* _REQUIREMENT_
Please convert every line of the entries below into a JSON list of strings, one string per line, leaving out any blank lines.

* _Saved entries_
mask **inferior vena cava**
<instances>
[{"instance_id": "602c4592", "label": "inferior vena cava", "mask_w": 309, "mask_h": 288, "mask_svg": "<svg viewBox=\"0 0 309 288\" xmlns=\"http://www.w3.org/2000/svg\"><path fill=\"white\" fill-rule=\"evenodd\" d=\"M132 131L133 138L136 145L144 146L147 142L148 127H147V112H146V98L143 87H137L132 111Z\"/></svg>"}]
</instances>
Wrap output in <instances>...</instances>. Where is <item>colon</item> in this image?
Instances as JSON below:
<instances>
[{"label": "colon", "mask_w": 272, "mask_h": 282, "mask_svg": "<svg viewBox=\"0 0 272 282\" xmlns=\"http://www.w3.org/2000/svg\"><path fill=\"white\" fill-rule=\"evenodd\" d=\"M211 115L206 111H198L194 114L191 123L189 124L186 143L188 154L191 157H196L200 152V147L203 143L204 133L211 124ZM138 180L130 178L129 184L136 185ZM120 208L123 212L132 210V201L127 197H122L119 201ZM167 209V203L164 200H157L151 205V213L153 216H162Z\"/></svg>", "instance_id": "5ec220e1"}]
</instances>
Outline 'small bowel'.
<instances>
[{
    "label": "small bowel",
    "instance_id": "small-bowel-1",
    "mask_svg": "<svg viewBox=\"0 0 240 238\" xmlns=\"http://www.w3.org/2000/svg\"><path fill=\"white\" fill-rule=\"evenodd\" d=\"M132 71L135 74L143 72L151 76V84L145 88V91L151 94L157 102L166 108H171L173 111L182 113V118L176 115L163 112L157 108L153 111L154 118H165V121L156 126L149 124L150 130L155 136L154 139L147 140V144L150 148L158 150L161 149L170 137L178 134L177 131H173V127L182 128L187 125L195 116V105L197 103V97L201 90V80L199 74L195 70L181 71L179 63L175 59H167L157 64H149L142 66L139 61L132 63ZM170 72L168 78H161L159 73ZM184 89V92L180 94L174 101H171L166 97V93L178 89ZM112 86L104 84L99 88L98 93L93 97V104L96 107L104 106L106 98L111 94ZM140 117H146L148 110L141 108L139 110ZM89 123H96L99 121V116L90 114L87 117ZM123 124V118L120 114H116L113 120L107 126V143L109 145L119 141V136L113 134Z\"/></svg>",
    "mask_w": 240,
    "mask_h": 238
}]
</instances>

* _THE RESULT_
[
  "mask **inferior vena cava**",
  "<instances>",
  "[{\"instance_id\": \"602c4592\", \"label\": \"inferior vena cava\", \"mask_w\": 309, \"mask_h\": 288, \"mask_svg\": \"<svg viewBox=\\\"0 0 309 288\\\" xmlns=\\\"http://www.w3.org/2000/svg\\\"><path fill=\\\"white\\\" fill-rule=\\\"evenodd\\\" d=\\\"M132 131L133 138L136 145L144 146L147 142L148 127H147V112H146V98L143 87H137L132 111Z\\\"/></svg>\"}]",
  "</instances>",
  "Wrap output in <instances>...</instances>. Where is <item>colon</item> in this image?",
  "Instances as JSON below:",
  "<instances>",
  "[{\"label\": \"colon\", \"mask_w\": 272, \"mask_h\": 282, \"mask_svg\": \"<svg viewBox=\\\"0 0 272 282\\\" xmlns=\\\"http://www.w3.org/2000/svg\\\"><path fill=\\\"white\\\" fill-rule=\\\"evenodd\\\" d=\\\"M211 115L206 111H198L194 114L191 123L189 124L186 143L188 154L191 157H196L200 152V147L203 143L204 133L211 124ZM138 180L130 178L129 184L136 185ZM120 208L123 212L132 210V201L127 197H122L119 201ZM167 209V203L164 200H157L151 205V213L153 216H162Z\\\"/></svg>\", \"instance_id\": \"5ec220e1\"}]",
  "</instances>",
  "Outline 'small bowel'.",
  "<instances>",
  "[{",
  "    \"label\": \"small bowel\",",
  "    \"instance_id\": \"small-bowel-1\",",
  "    \"mask_svg\": \"<svg viewBox=\\\"0 0 240 238\\\" xmlns=\\\"http://www.w3.org/2000/svg\\\"><path fill=\\\"white\\\" fill-rule=\\\"evenodd\\\" d=\\\"M132 71L135 74L143 72L151 76V84L145 88V91L151 94L157 102L166 108H171L173 111L182 113V118L176 115L163 112L157 108L153 111L154 118H165V121L156 126L149 124L150 130L155 136L154 139L147 140V144L150 148L158 150L161 149L170 137L178 134L177 131H173V127L182 128L187 125L195 116V105L197 103V97L201 90V80L199 74L195 70L181 71L179 63L175 59H167L157 64H149L142 66L139 61L132 63ZM170 72L168 78H161L159 73ZM184 89V92L180 94L174 101H171L166 97V93L178 89ZM112 86L104 84L99 88L98 93L93 97V104L96 107L104 106L106 98L111 94ZM140 117H146L148 110L141 108L139 110ZM89 123H96L99 121V116L90 114L87 117ZM123 124V118L120 114H116L113 120L107 126V143L109 145L119 141V136L113 134Z\\\"/></svg>\",",
  "    \"mask_w\": 240,",
  "    \"mask_h\": 238",
  "}]",
  "</instances>"
]